Il centro ha già svoltato

Il centro ha già svoltato

Il mistero che ossessiona Downing Street non è più il «perché» della disfatta, ma il «quando» è avvenuta. I sondaggi dicono che il ceto medio – quello che non ha mai tempo per la politica ma odia il rumore – ha già virato. Non basta più aggiustare i dossier: serve un’epifania collettiva che il governo non riesce a regalare.

La strategia comunicativa è un crescendo di ritardi: prima si è detto contrario al divieto assoluto di smartphone, poi si è nascosto dietro la «responsabilità dei genitori», infine ha scoperto che le piattaforme «attirano i ragazzi in comportamenti tossici». Tre posizioni in diciotto mesi, tutte fotocopiate da un opuscolo di precauzioni scaduto nel 2014.

Il problema non è il contenuto delle linee guida – chiunque oggi eviterebbe di piazzare un iPhone in mano a un bambino di due anni – ma il tempo che serve a Westminster per metabolizzare l’evidenza. Il ritardo è diventato il marchio di fabbrica del Labour: stesso approccio sulla riapertura di Sure Start, sul sistema Send per i bisogni educativi speciali, sul costo della vita. Si annuncia, si consulta, si rimanda. Intanto l’elettore medio ha già trovato un altro appuntamento.

Ecco perché la crociata contro lo schermo non genera consenso: sembra l’ennesima puntata di una serie in cui il protagonista entra in scena quando i titoli di coda stanno già scorrendo. La percezione è di un governo che legge il presente col binocularcino del passato, e il pubblico ha imparato a riconoscere il copione.

Il risultato è un laburismo che ha perso anche i moderati, gli unici che in teoria dovrebbero perdonare tutto pur di non sentire urlare la politica. Starmer ha trasformato la prudenza in atto di autolesionismo: più cerca di non irritare nessuno, più finisce per far arrabbiare tutti. I numeri parlano chiaro: sotto il 25 per cento di intenzioni di voto, il partito più a rischio di estinzione non è più quello conservatore, ma il suo presunto successore.

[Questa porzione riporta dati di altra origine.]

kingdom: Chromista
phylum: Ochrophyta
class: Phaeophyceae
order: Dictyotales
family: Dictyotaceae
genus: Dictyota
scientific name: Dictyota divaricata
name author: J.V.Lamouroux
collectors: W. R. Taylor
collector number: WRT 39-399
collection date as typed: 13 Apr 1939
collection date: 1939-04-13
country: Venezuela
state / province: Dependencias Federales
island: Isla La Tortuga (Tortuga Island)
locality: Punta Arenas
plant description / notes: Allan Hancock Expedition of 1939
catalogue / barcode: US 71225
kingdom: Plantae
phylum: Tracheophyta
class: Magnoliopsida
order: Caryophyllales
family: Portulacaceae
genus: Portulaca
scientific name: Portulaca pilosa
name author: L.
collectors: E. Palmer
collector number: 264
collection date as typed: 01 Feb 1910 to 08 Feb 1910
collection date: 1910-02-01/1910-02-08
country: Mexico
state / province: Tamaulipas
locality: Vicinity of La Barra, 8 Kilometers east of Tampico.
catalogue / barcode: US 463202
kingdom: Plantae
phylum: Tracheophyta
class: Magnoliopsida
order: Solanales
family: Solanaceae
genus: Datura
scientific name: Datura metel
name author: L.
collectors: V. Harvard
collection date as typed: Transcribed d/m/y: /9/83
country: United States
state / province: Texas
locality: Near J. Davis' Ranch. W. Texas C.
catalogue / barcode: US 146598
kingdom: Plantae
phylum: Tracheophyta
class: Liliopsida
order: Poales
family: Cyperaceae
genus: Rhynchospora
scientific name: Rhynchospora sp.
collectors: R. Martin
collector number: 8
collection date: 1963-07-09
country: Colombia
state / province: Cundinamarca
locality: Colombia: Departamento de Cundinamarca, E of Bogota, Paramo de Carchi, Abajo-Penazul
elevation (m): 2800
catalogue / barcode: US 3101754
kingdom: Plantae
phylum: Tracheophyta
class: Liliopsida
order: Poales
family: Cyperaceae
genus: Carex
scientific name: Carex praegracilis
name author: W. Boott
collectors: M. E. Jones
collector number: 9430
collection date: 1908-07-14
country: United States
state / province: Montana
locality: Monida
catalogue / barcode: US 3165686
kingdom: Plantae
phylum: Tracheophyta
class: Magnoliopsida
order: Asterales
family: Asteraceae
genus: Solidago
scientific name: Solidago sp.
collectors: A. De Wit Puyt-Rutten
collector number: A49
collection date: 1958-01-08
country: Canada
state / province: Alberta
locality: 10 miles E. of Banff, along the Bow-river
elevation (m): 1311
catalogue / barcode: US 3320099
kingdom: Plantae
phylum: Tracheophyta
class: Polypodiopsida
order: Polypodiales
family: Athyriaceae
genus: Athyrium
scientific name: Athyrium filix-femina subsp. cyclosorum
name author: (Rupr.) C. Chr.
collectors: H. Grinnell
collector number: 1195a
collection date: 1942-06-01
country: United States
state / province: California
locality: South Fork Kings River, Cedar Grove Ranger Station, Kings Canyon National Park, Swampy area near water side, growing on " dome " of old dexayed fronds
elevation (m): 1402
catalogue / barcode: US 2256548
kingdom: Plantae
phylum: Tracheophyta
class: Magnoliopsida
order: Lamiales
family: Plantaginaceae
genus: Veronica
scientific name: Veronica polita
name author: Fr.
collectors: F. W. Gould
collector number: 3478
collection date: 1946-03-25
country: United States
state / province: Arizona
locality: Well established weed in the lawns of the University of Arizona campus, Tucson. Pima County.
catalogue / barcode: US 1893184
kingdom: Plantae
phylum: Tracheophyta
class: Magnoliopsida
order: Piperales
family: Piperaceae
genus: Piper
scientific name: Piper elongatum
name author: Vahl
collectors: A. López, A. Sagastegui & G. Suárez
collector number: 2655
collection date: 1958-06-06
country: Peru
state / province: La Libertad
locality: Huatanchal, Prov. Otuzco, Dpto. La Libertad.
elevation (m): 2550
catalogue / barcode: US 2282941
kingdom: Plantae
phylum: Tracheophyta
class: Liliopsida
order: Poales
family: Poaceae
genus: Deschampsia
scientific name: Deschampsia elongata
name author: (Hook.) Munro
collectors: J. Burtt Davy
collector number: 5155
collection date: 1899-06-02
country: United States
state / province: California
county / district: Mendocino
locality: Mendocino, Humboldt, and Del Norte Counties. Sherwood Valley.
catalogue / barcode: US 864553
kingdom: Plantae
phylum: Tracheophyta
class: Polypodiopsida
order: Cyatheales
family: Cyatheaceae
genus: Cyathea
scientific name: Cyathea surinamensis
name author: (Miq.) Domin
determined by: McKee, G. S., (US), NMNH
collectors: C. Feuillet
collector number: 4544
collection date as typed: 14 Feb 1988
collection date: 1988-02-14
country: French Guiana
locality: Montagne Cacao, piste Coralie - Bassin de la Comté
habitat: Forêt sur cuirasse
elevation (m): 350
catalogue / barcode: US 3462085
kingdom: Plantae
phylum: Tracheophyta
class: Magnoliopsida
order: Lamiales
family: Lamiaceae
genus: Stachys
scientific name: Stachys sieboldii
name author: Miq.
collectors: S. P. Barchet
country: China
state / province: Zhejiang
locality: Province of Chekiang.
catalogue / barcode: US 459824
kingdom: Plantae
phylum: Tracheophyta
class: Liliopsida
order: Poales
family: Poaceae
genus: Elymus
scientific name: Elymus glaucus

La lezione è semplice. Quando il danno è già certificato dal tribunale, il consenso non lo conquisti con l’opuscolo, ma con la multa. E quando il cuore dell’elettorato è già altrove, non basta dire «ci stiamo lavorando». Servirebbe un mea culpa, un atto d’accusa, una data. Invece arrivano ancora slide e consultazioni che chiuderanno a maggio, quando i ragazzi che dovevano essere protetti oggi avranno già consumato altre mille scrollate. È così che si trasforma il centro in periferia: non con un colpo di stato, ma con una serie di mezze promesse che suonano come scuse in arrivo.